===== Reading text =====

Lucky numbers in JS!

What is a lucky number?

So we are going to create some code which I used as a challenge to the members of a Discord server I'm in. The challenge had the following criteria:

• A lucky number is defined as any number that has a '6' or an '8' in it. A number with neither of these numbers, or both, is unlucky.

• Create a program that, given two numbers L and R, works out the number of lucky numbers between those two values

• The tough version, is to do this without strings

Calculating, with strings

So, the code to do this by using strings is pretty straightforward, as you might have guessed:

function countLuckyNumbers(L, R) {
  let count = 0;
  for (let i = L; i <= R; i++) {
    let numberString = i.toString();
    if (numberString.includes("6") && !numberString.includes("8")) {
      count++;
    } else if (numberString.includes("8") && !numberString.includes("6")) {
      count++;
    }
  }
  return count;
}

This code:

• Sets a count to 0

• Turns the number to a string with the toString() method

• Uses the includes() method to see if the string either includes 6 and not 8, or 8 and not 6, and will increase the counter by 1 if it sees this

• Because we are not counting up for 6 and 8 or neither, it will not count these numbers

• Return the count

For anyone with experience of JS, this should be fairly straightforward, assuming you know the methods to use

Calculating, without strings

This however is harder. We are effectively looking at the number still, but because we cannot use strings, we must think a little harder.

=====

**Work request 1:**
Sum up the lucky numbers post above in two sentences.

===== Entries supplied =====

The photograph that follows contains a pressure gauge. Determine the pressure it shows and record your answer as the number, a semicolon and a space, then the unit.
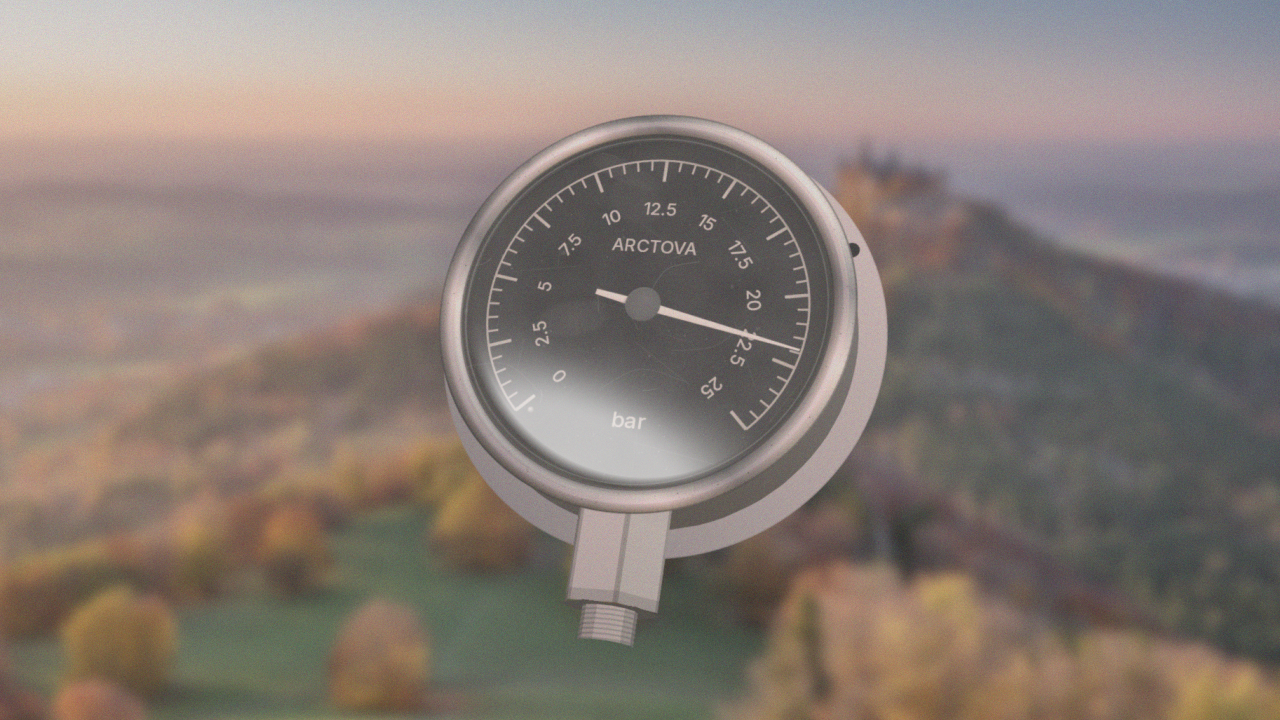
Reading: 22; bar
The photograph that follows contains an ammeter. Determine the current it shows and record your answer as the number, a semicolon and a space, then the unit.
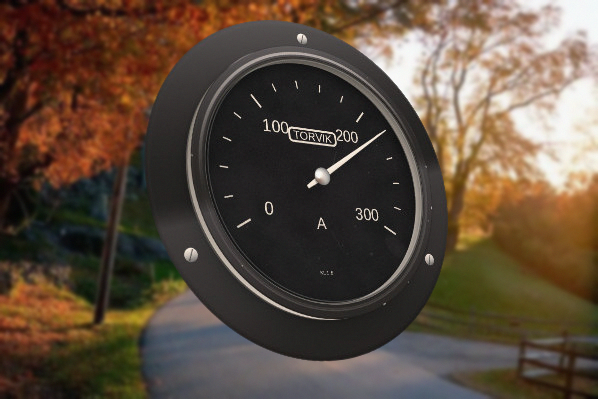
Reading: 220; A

=====
===== Entries supplied =====

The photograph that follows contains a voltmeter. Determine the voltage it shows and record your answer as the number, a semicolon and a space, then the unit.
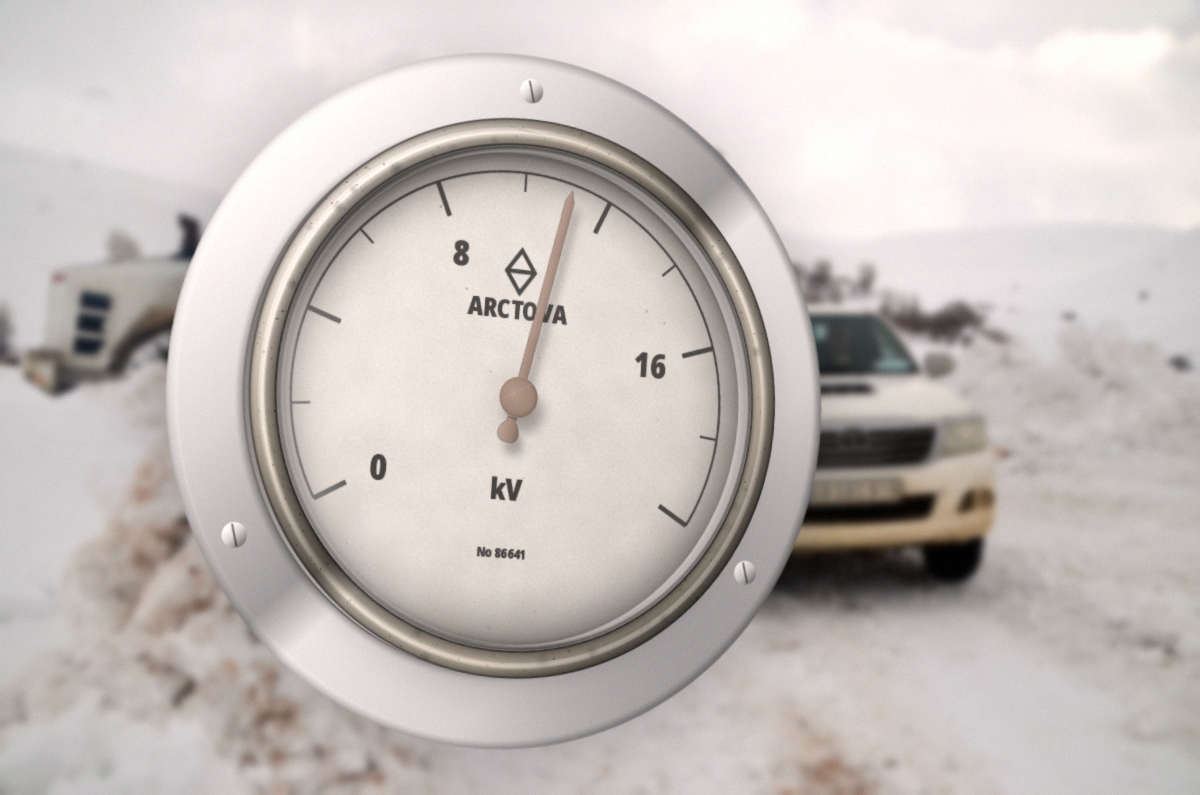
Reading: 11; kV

=====

**Work request 2:**
Rewrite the records from the line containing "The photograph that follows contains an" through the line containing "Reading: 220; A", changing "ammeter" to "ampere meter", and leave out the pictures.

**Your solution 1:**
A lucky number is one that contains a 6 or an 8 but not both, and the challenge is to count the lucky numbers between two given values L and R, with a tougher version that avoids strings. The string approach turns each number into a string with toString() and uses includes() to count those with exactly one of the two digits, while the approach without strings is described as harder.

**Your solution 2:**
The photograph that follows contains an ampere meter. Determine the current it shows and record your answer as the number, a semicolon and a space, then the unit.
Reading: 220; A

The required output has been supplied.